11 de janeiro de 2004

As Fichas

Jornal O Estado do Maranhão 
A polêmica sobre o fichamento de visitantes brasileiros na chegada aos Estados Unidos e de americanos ao Brasil mostra bem o acerto da observação de Machado de Assis sobre a facilidade de suportar-se com paciência a cólica alheia. O calo apertado no pé dos outros provoca talvez um leve bocejo e só.
Enquanto apenas os brasileiros iam ser obrigados a submeter-se a esse procedimento, o problema não existiu para o governo americano ou pareceu tão-só o resultado de lamentações de gente pobre e atrasada. No entanto quando o juiz federal titular da 1ª Vara na Seção Judiciária de Mato Grosso, Julier Sebastião da Silva, provocado pelo Ministério Público federal, tomou a decisão de colocar em prática o princípio da reciprocidade, obrigando o Executivo brasileiro a proceder como os americanos, passou a ser algo discriminatório, mas somente porque praticado aqui.
Qualquer pessoa de bom senso há de concordar com este raciocínio simples. Se a idéia de fichar os visitantes era boa antes, quando foi planejada pelas autoridades americanas com o fim de abranger brasileiros e cidadãos de diversos países, então não há razão para deixar de sê-lo agora só porque inclui americanos em visita ao Brasil. Deveria, sendo assim, ter sua aplicação mantida pelos dois lados. Se contudo não era algo razoável e não havia motivação justa para sua adoção, então certamente é um contra-senso insistir em sua manutenção como vem sendo feito. Haveria, pois, de ser revogada imediatamente por ambos. Elementar! Em qualquer hipótese não faz sentido permitir seu uso por um mas não pelo outro.
Um porta-voz do governo americano, Richard Boucher, depois de reconhecer o direito do Brasil de identificar quem quer que chegue ao país, seguindo o caminho aberto pelos Estados Unidos, disse haver solicitado a nossas autoridades procedimentos mais rápidos e cômodos. É um pedido razoável. Mas como fazer nossa burocracia agir com mais eficiência a fim de não estressar os turistas americanos? É muito simples. Basta o fornecimento por Tio Sam ao Brasil, sem custo algum, da tecnologia necessária ao aperfeiçoamento do nosso sistema de identificação. Só não pode ser da mesma qualidade da utilizada na apuração de eleições presidenciais na Florida.

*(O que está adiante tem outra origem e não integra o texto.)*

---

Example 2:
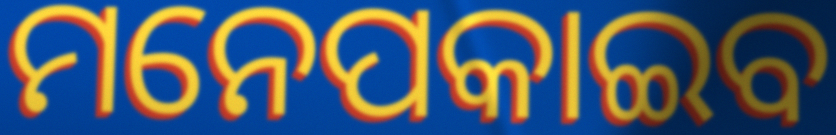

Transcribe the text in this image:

ମନେପକାଇବ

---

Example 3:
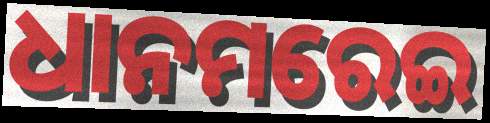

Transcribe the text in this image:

ଧାନମରେଇ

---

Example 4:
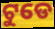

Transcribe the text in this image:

ଟୁଡେ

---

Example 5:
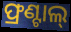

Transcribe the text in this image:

ଫ୍ରଣ୍ଟାଲ୍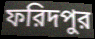
ফরিদপুর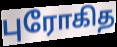
புரோகிதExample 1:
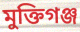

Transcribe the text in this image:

মুক্তিগঞ্জ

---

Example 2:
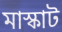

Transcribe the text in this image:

মাস্কাট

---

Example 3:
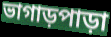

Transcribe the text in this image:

ভাগাড়পাড়া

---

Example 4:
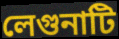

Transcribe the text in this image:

লেগুনাটি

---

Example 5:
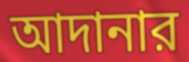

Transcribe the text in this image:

আদানারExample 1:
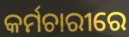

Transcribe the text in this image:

କର୍ମଚାରୀରେ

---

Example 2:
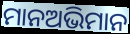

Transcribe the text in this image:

ମାନଅଭିମାନ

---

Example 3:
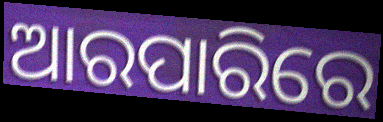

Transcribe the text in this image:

ଆରପାରିରେ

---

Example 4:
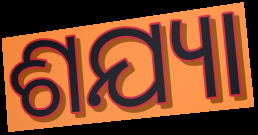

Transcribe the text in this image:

ଶଯ୍ୟା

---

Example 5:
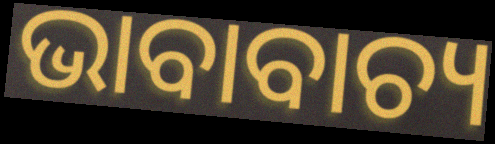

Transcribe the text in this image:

ଭାବାବାଚ୍ୟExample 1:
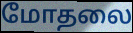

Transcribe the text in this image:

மோதலை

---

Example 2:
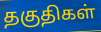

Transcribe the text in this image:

தகுதிகள்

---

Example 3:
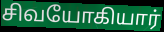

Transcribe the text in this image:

சிவயோகியார்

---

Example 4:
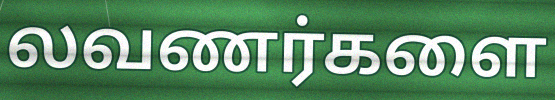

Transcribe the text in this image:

லவணர்களை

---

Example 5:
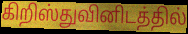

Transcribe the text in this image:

கிறிஸ்துவினிடத்தில்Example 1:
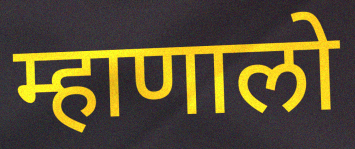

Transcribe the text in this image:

म्हाणालो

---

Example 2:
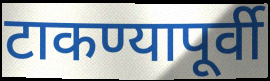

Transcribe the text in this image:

टाकण्यापूर्वी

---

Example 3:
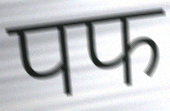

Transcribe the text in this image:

पफ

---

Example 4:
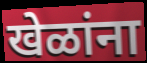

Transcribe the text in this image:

खेळांना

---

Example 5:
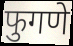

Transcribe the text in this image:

फुगणेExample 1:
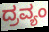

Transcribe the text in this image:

ದ್ರವ್ಯಂ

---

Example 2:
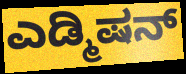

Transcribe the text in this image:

ಎಡ್ಮಿಷನ್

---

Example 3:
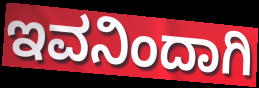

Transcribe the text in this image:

ಇವನಿಂದಾಗಿ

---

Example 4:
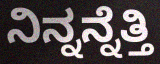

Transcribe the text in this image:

ನಿನ್ನನ್ನೆತ್ತಿ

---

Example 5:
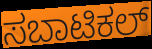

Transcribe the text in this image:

ಸಬಾಟಿಕಲ್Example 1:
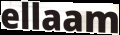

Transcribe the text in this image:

O governo do Rio de Janeiro ameaça recorrer da decisão do juiz – se já não o fez – ante o olhar indeciso do executivo federal. Argumentam que o fichamento afastaria potencias turistas americanos dispostos anteriormente a vir gastar seus preciosos dólares no Brasil. Não sei se os cariocas têm razão, visto ser essa afirmação apenas uma suposição sem base em pelo menos uma única experiência anterior. Sei que ao utilizar-se um argumento de cunho unicamente utilitarista como esse perde-se o essencial da discussão.
A questão não pode e não deve ser vista exclusivamente do ponto de vista econômico. As disputas nesta área acabam se resolvendo de uma forma ou de outra. Suas seqüelas podem ser facilmente compensadas através de acertos adicionais mais adiante, a depender da eficiência econômica de cada um e de sua força relativa na arena internacional. Mas a construção de uma nação e o orgulho de um povo não são feitos apenas de crédito, débito e força bruta ou não são principalmente construídos dessas coisas.
Há um forte simbolismo em gestos que em algumas circunstâncias seriam encarados como triviais, corriqueiros, prosaicos, mas em outras não, como nessa de cruzar fronteiras entre nações e receber o devido respeito que é um importante alicerce na construção e reconstrução do sentimento de dignidade e auto-respeito de uma nação. Aqueles símbolos não permitem a instalação exclusiva do interesse econômico no comando das relações de qualquer país com os outros. Em algumas ocasiões mais vale sentir fome e frio do que engordar e se aquecer na indignidade disfarçada de espírito prático e objetivo.
Americanos e brasileiros serão capazes de compreender essas necessidades sem mais conflitos. O leitor pode colocar suas fichas nessa oposta.